Habit #4: Deploy evidence-based musculoskeletal management programs, avoiding rampant overtreatment

With musculoskeletal (MSK) issues frequently accounting for 20% of claim costs and over 50% of the treatments being inflicted on employees not being evidence-based, there is a tremendous opportunity for improvement. One manufacturer increased their earnings by 1.7% by getting just a third of their MSK cases managed in an evidence-based program. The impact on the company’s market cap was tens of millions.

Evidence-based approaches capitalize on clinical knowledge with modern quality management techniques and big data. The results, validated in many settings, demonstrate far superior health outcomes.
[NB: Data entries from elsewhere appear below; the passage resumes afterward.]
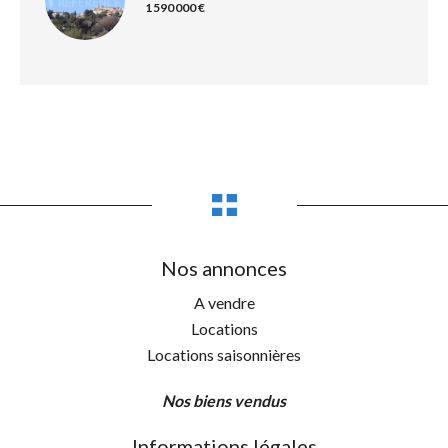
1 590 000 €
Nos annonces
A vendre
Locations
Locations saisonnières
Nos biens vendus
Informations légales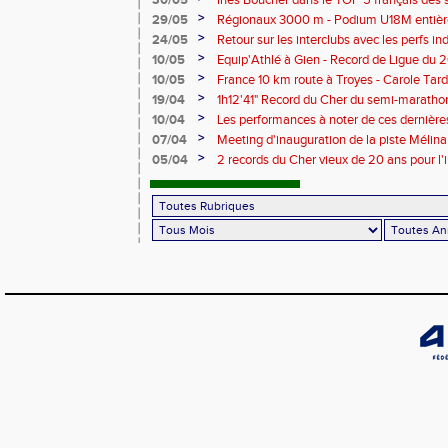
30/05
Ines Boucher dans le TOP 5 français des 
>
29/05
Régionaux 3000 m - Podium U18M entièr
>
24/05
Retour sur les interclubs avec les perfs i
>
10/05
Equip'Athlé à Gien - Record de Ligue du 
Picy en 6'33"53
>
10/05
France 10 km route à Troyes - Carole T
>
19/04
1h12'41" Record du Cher du semi-marathon
>
10/04
Les performances à noter de ces dernièr
>
07/04
Meeting d'inauguration de la piste Mélin
>
05/04
2 records du Cher vieux de 20 ans pour l'i
Mélina Robert-Michon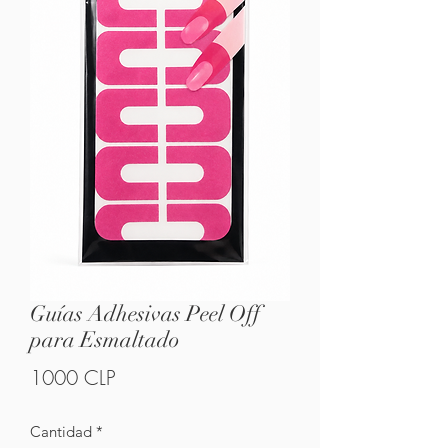
Guías Adhesivas Peel Off
para Esmaltado
Precio
1000 CLP
Cantidad
*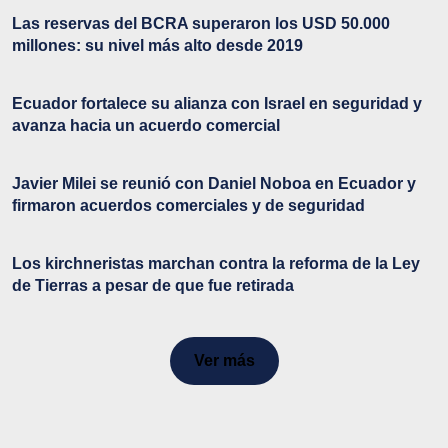
Las reservas del BCRA superaron los USD 50.000
millones: su nivel más alto desde 2019
Ecuador fortalece su alianza con Israel en seguridad y
avanza hacia un acuerdo comercial
Javier Milei se reunió con Daniel Noboa en Ecuador y
firmaron acuerdos comerciales y de seguridad
Los kirchneristas marchan contra la reforma de la Ley
de Tierras a pesar de que fue retirada
Ver más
Habit #5: Refuse to sign blank checks the to healthcare industry

There is no reason to sign a blank check to the healthcare industry, which is the de facto approach too many employers have come to accept. As I assembled a Dream Team of benefits experts for the solution to United Technologies' plan for shipping jobs to Mexico, they made it clear that virtually every area of healthcare has high-integrity and high-quality providers that welcome price transparency. Bundled procedures are an important tip-of-the-iceberg example, but it goes far beyond that. True price transparency has solved the most vexing problem in healthcare—pricing failure. So-called "transparency tools" that simply highlight the best bad deal and still inflict a horrible consumer experience have proven they don't get the job done. 
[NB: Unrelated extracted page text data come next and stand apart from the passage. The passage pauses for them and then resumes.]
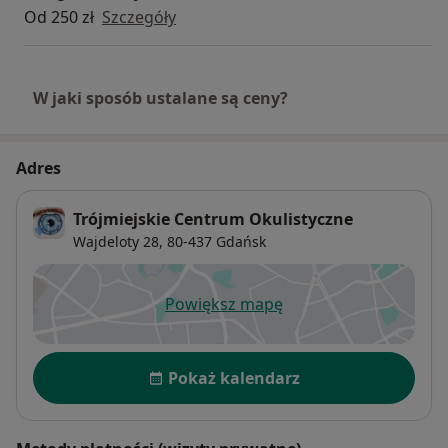
Od 250 zł
Szczegóły
W jaki sposób ustalane są ceny?
Adres
Trójmiejskie Centrum Okulistyczne
Wajdeloty 28,
80-437
Gdańsk
Powiększ mapę
otwiera się w nowej karcie
Dostępność
Pokaż kalendarz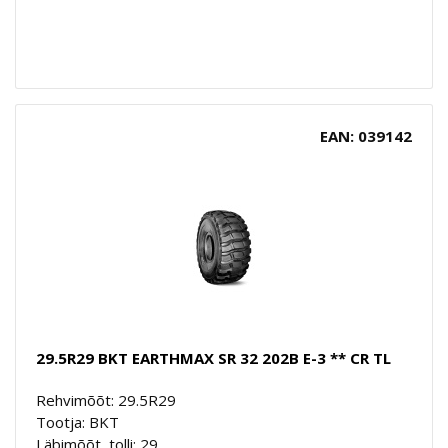
EAN: 039142
29.5R29 BKT EARTHMAX SR 32 202B E-3 ** CR TL
Rehvimõõt: 29.5R29
Tootja: BKT
Läbimõõt, tolli: 29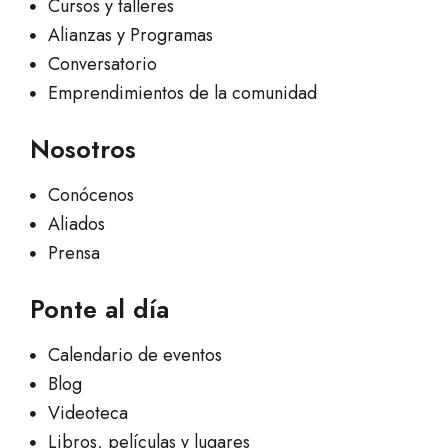
Cursos y talleres
Alianzas y Programas
Conversatorio
Emprendimientos de la comunidad
Nosotros
Conócenos
Aliados
Prensa
Ponte al día
Calendario de eventos
Blog
Videoteca
Libros, películas y lugares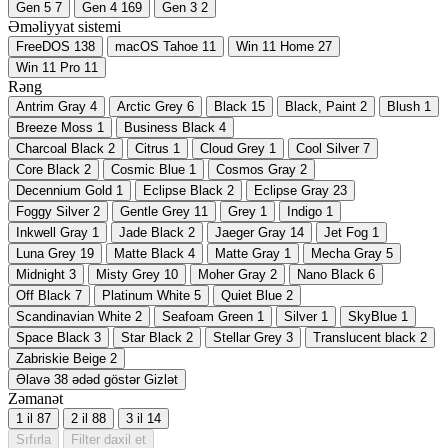
Gen 5
7
Gen 4
169
Gen 3
2
Əməliyyat sistemi
FreeDOS
138
macOS Tahoe
11
Win 11 Home
27
Win 11 Pro
11
Rəng
Antrim Gray
4
Arctic Grey
6
Black
15
Black, Paint
2
Blush
1
Breeze Moss
1
Business Black
4
Charcoal Black
2
Citrus
1
Cloud Grey
1
Cool Silver
7
Core Black
2
Cosmic Blue
1
Cosmos Gray
2
Decennium Gold
1
Eclipse Black
2
Eclipse Gray
23
Foggy Silver
2
Gentle Grey
11
Grey
1
Indigo
1
Inkwell Gray
1
Jade Black
2
Jaeger Gray
14
Jet Fog
1
Luna Grey
19
Matte Black
4
Matte Gray
1
Mecha Gray
5
Midnight
3
Misty Grey
10
Moher Gray
2
Nano Black
6
Off Black
7
Platinum White
5
Quiet Blue
2
Scandinavian White
2
Seafoam Green
1
Silver
1
SkyBlue
1
Space Black
3
Star Black
2
Stellar Grey
3
Translucent black
2
Zabriskie Beige
2
Əlavə 38 ədəd göstər
Gizlət
Zəmanət
1 il
87
2 il
88
3 il
14
Sıfırla
Filter daxil et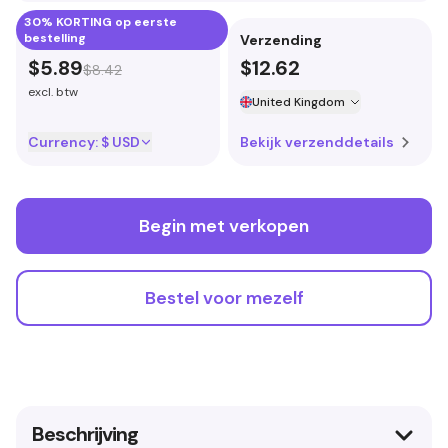
30% KORTING op eerste
bestelling
Productprijs
Verzending
$5.89
$12.62
$8.42
excl. btw
United Kingdom
Currency:
$ USD
Bekijk verzenddetails
Begin met verkopen
Bestel voor mezelf
Beschrijving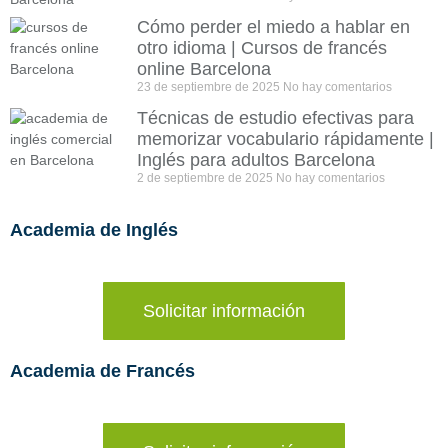
Cómo perder el miedo a hablar en
otro idioma | Cursos de francés
online Barcelona
23 de septiembre de 2025
No hay comentarios
Técnicas de estudio efectivas para
memorizar vocabulario rápidamente |
Inglés para adultos Barcelona
2 de septiembre de 2025
No hay comentarios
Academia de Inglés
Solicitar información
Academia de Francés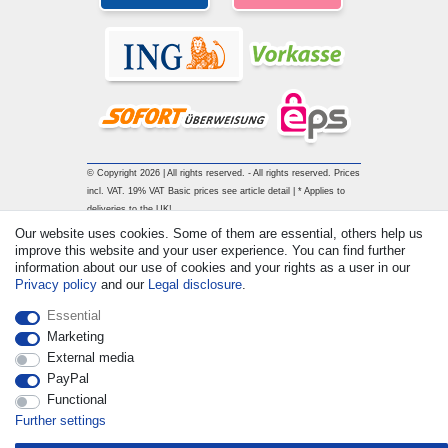
© Copyright 2026 | All rights reserved. - All rights reserved. Prices
incl. VAT. 19% VAT Basic prices see article detail | * Applies to
deliveries to the UK!
Our website uses cookies. Some of them are essential, others help us
improve this website and your user experience. You can find further
Contact
Withdraw from contract here
information about our use of cookies and your rights as a user in our
Privacy policy
and our
Legal disclosure
.
Essential
Marketing
External media
PayPal
Functional
Further settings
Habit #6: Think win-win. Reward employees by sending them to high-quality providers who should also be rewarded for safety transparency

Johns Hopkins surgeon Dr. Marty Makary pointed out in devastating detail in his Unaccountable book how flawed the safety culture is in far, far too many hospitals. No business would accept half of the inputs from a supplier adding no value, which is the norm in healthcare. Nor would a corporate travel department allow an employee to fly on an airline if it suppressed their safety records (even if the FAA allowed this). Yet, every day, employers put beneficiaries in harm’s way by allowing them to use providers suppressing safety deficiencies. It’s unconscionable to blindly go into hospitals with little or no information on their safety culture despite it being available to the hospital itself. Makary lays out in "How to Stop Hospitals From Killing Us" how forward-looking hospitals are transparent about their safety records and culture. Naturally, any hospital proud of its safety record shouts it to the hills. What does it say about a hospital that suppresses safety scores and intensely lobbies to hide this information from the public? By extension, what does it say about an employer willing to send unwitting employees into a hospital that is suppressing safety scores?
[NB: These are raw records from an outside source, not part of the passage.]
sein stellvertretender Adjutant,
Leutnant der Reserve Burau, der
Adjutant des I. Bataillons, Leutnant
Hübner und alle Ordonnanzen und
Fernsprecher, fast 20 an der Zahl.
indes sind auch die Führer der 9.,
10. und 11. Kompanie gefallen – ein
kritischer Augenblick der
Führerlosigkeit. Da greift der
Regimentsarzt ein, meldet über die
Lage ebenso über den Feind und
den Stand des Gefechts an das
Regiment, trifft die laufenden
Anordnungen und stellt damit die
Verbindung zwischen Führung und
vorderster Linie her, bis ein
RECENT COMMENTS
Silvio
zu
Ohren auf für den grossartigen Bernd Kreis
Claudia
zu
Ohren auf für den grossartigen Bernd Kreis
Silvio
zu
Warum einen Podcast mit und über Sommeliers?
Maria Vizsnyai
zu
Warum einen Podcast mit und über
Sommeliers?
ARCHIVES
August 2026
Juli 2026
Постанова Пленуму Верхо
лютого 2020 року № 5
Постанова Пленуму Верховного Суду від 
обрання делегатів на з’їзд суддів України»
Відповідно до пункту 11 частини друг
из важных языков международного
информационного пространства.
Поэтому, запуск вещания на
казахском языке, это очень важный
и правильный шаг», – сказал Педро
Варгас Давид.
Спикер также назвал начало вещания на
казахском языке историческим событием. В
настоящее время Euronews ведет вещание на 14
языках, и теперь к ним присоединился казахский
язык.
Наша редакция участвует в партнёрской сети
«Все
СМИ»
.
Habit #7: Sharpen the saw: Avoid reckless plan document language costing millions

As mundane as ERISA plan language can sound, the most effective benefits leaders ensure there is good plan hygiene. It’s such an important topic, there is a section of the Health Rosetta dedicated to sample plan document language. The previous habits and other items must be properly documented or an employer lacks important recourse. One of the most important items helps avoid what has happened to HR executives at the GAP where they were named in a lawsuit—something that could have been easily avoided with the following example of good ERISA plan practices :

Outsourcing fiduciary duties for final-level internal appeals is the most efficient and cost-effective way of handling this responsibility. For this reason, leading ERISA firms provider approach that shifts the fiduciary burden of handling final-level appeals onto a neutral third-party, which assumes the risk for the determination.

Fortunately, there are high-quality providers across the range of healthcare areas. As one puts it, they strive to deliver “twice the healthcare, at half the price and 10 times the delight.” Forward-looking benefits leaders are proving that the best way to slash healthcare costs is to improve benefits.